The army's victory comes nearly a month after it launched an offensive aimed at reclaiming Swat from Taliban fighters who had commandeered the picturesque region and enforced their rigid brand of Islamic law. The army started the operation under heavy pressure from the U.S. government, and the Obama administration has been closely watching its progress for signs that Pakistan is serious about its commitment to battling rising militancy here.
Capturing Mingora, 80 miles north of Islamabad, the capital, has been one of the army's primary objectives. But Maj. Gen. Athar Abbas, a military spokesman, conceded that the Taliban had not put up a strong fight for the city and that many insurgents probably slipped away. Large parts of Swat remain beyond the government's grip.
"They had prepared Mingora city . . . with bunkers, but when they realized that they were being encircled and the noose was tightening, they decided not to give a pitched battle," he said at an afternoon news conference.
When the army first entered Mingora last weekend, the Taliban said it would not fight there because it did not want to put civilians at risk.
Overall, more than 1,200 insurgents have been killed since the army's offensive began, according to military statistics. Nearly 100 soldiers have lost their lives. The numbers have been impossible to verify because nearly all journalists and local officials have fled.
The army has been unable to capture or kill top Taliban leaders in Swat, including Maulana Fazlullah, known as Mullah Radio for his penchant for spreading calls for jihad via pirated FM radio signals. The government announced a $600,000 reward this week for information leading to Fazlullah's killing or capture.
"We are trying to target the top leadership of militants, and they are constantly being followed," Abbas said.
The Taliban has held Swat off and on since late 2007. But the government decided this spring to try to regain it after a peace deal broke down. The military says it has dispatched 15,000 troops to battle what was originally thought to be a militia of 3,000 to 4,000 Taliban fighters.

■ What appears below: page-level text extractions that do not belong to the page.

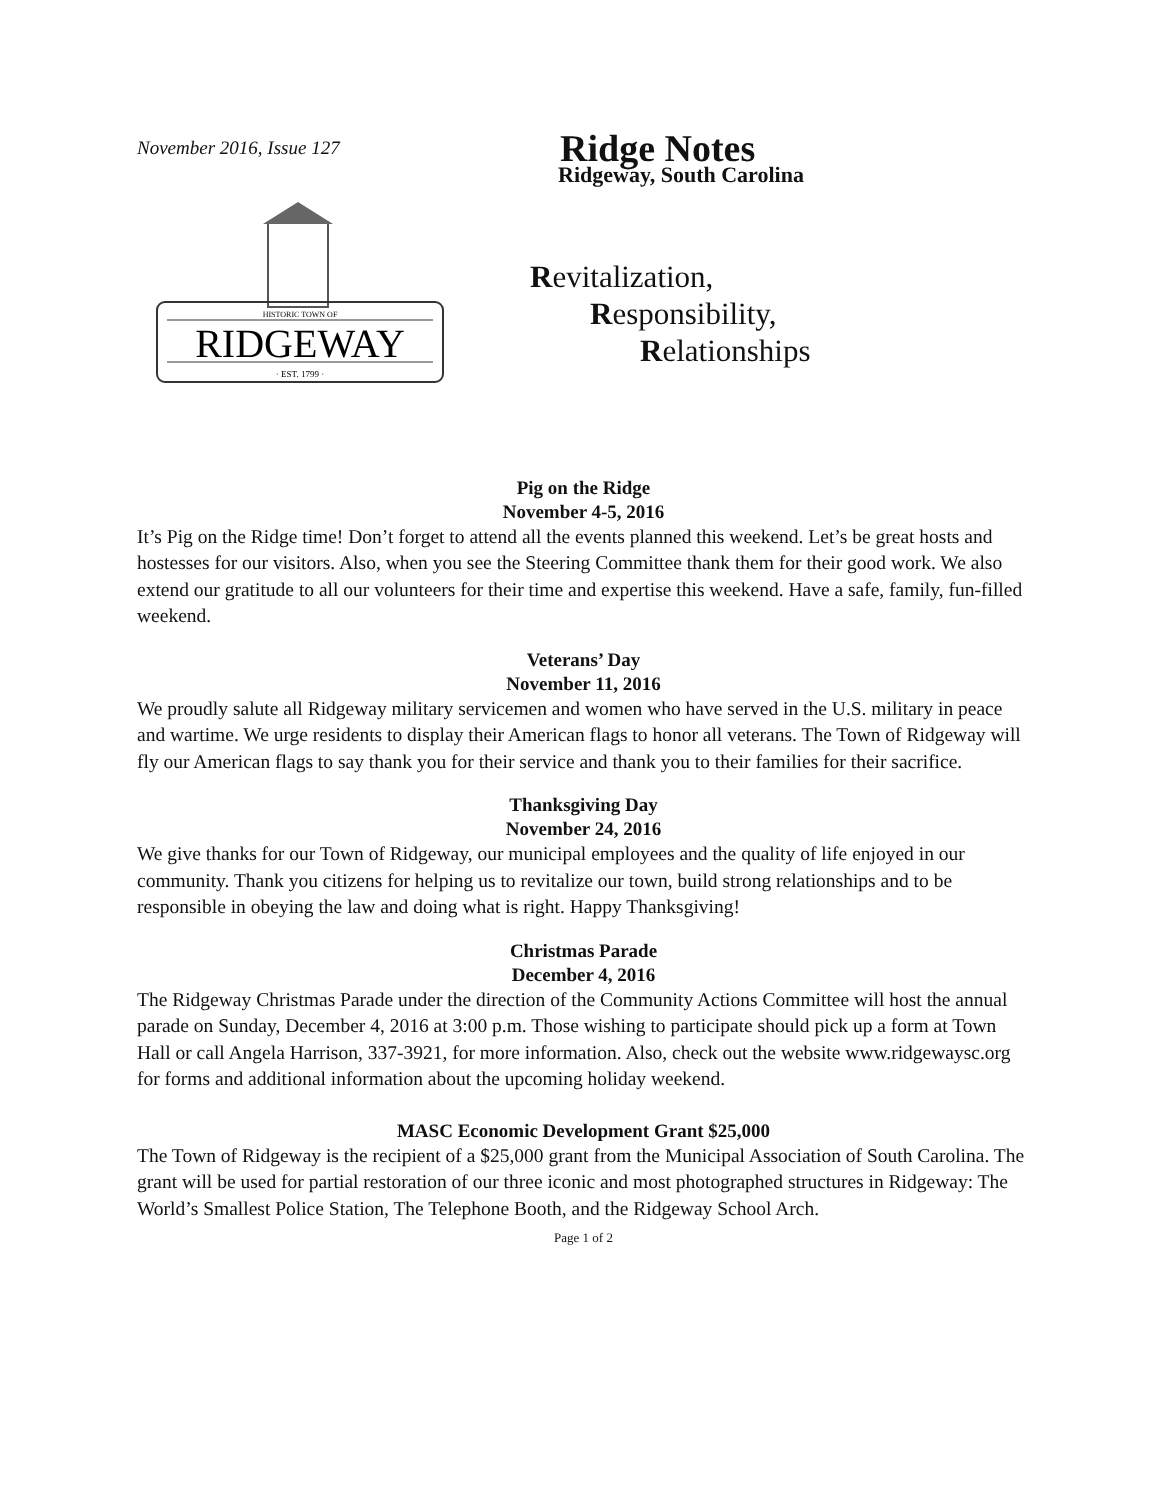November 2016, Issue 127
HISTORIC TOWN OF
RIDGEWAY
· EST. 1799 ·
Ridge Notes
Ridgeway, South Carolina
Revitalization,
Responsibility,
Relationships
Pig on the Ridge
November 4-5, 2016
It’s Pig on the Ridge time! Don’t forget to attend all the events planned this weekend. Let’s be great hosts and hostesses for our visitors. Also, when you see the Steering Committee thank them for their good work. We also extend our gratitude to all our volunteers for their time and expertise this weekend. Have a safe, family, fun-filled weekend.
Veterans’ Day
November 11, 2016
We proudly salute all Ridgeway military servicemen and women who have served in the U.S. military in peace and wartime. We urge residents to display their American flags to honor all veterans. The Town of Ridgeway will fly our American flags to say thank you for their service and thank you to their families for their sacrifice.
Thanksgiving Day
November 24, 2016
We give thanks for our Town of Ridgeway, our municipal employees and the quality of life enjoyed in our community. Thank you citizens for helping us to revitalize our town, build strong relationships and to be responsible in obeying the law and doing what is right. Happy Thanksgiving!
Christmas Parade
December 4, 2016
The Ridgeway Christmas Parade under the direction of the Community Actions Committee will host the annual parade on Sunday, December 4, 2016 at 3:00 p.m. Those wishing to participate should pick up a form at Town Hall or call Angela Harrison, 337-3921, for more information. Also, check out the website www.ridgewaysc.org for forms and additional information about the upcoming holiday weekend.
MASC Economic Development Grant $25,000
The Town of Ridgeway is the recipient of a $25,000 grant from the Municipal Association of South Carolina. The grant will be used for partial restoration of our three iconic and most photographed structures in Ridgeway: The World’s Smallest Police Station, The Telephone Booth, and the Ridgeway School Arch.
Page 1 of 2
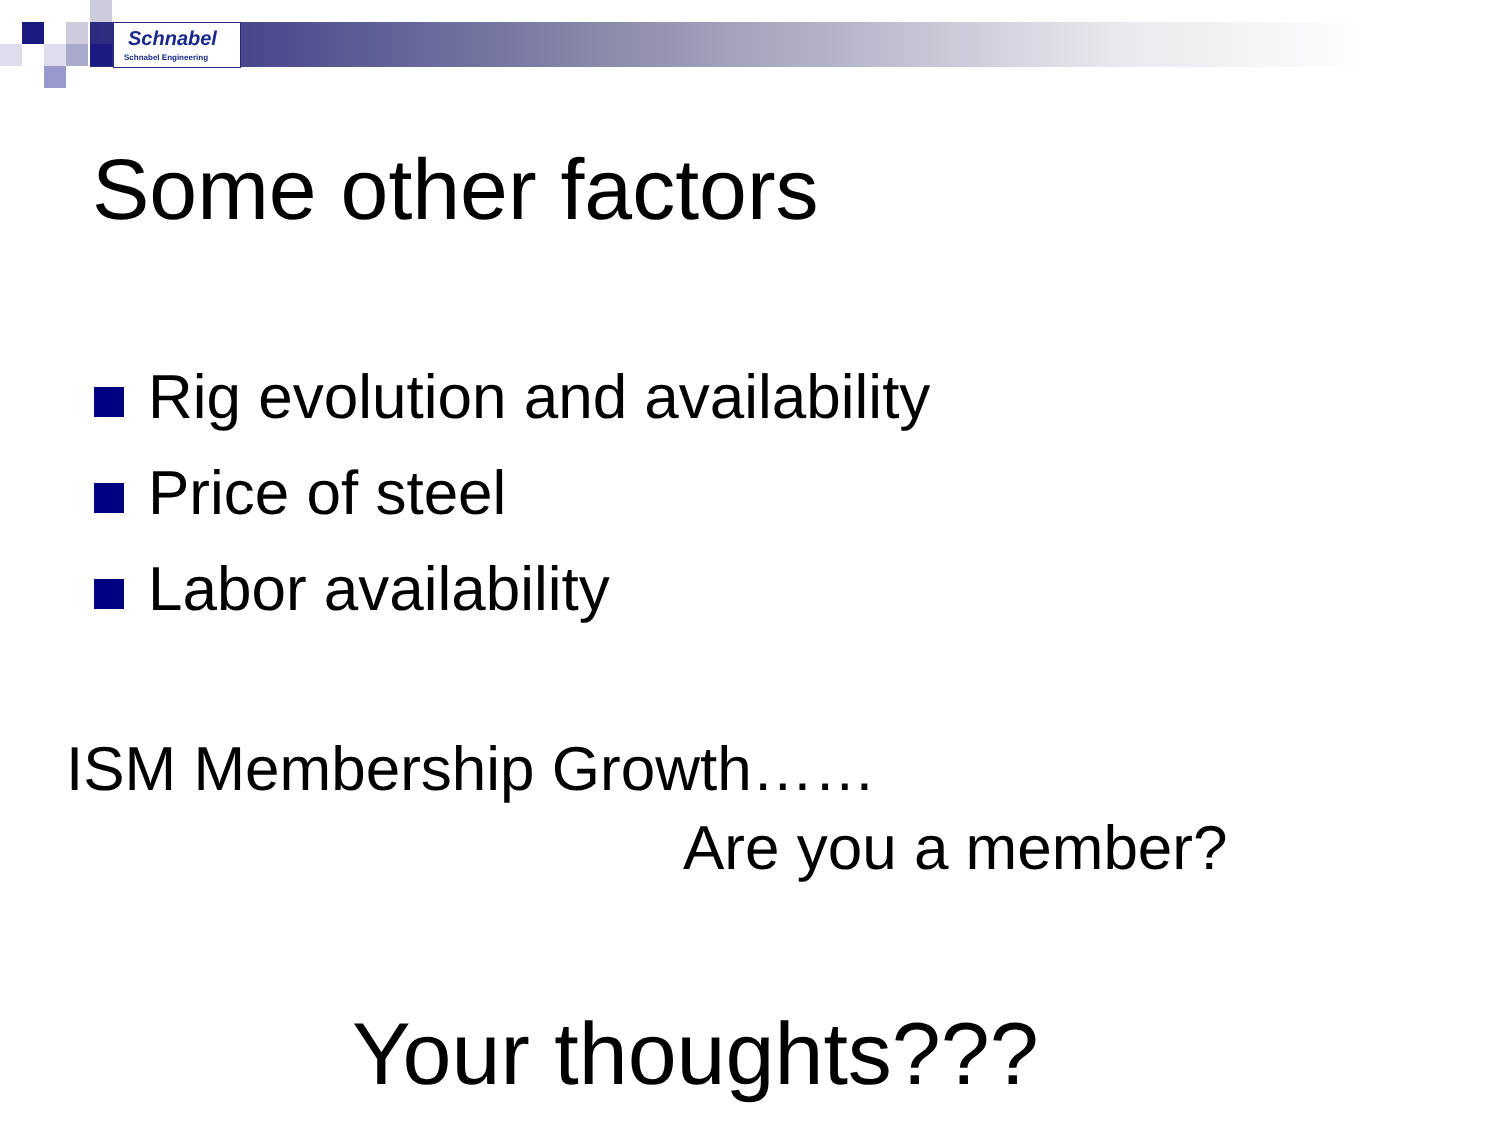Schnabel
Schnabel Engineering
Some other factors
Rig evolution and availability
Price of steel
Labor availability
ISM Membership Growth……
Are you a member?
Your thoughts???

The battle for Swat has come at a high cost for local residents, with nearly 3 million civilians displaced from their homes, according to the latest government estimates. The government has struggled to provide basic services to the displaced, who have flooded nearby towns, and much of the burden for supporting them has fallen on private groups and individuals.
The government insists that the displaced families will be allowed to return when it is safe for them to do so. Some have already returned to the adjacent district of Buner, but there were no suggestions Saturday that Mingora was ready for its residents to come back.
The Taliban has responded to the government's thrust into Swat with attacks in some of Pakistan's largest cities. Last week, attackers hit Lahore in the east and Peshawar in the northwest with sophisticated, deadly strikes. Taliban leaders have warned that they will carry out attacks in other major Pakistani cities, including Islamabad, in the days to come.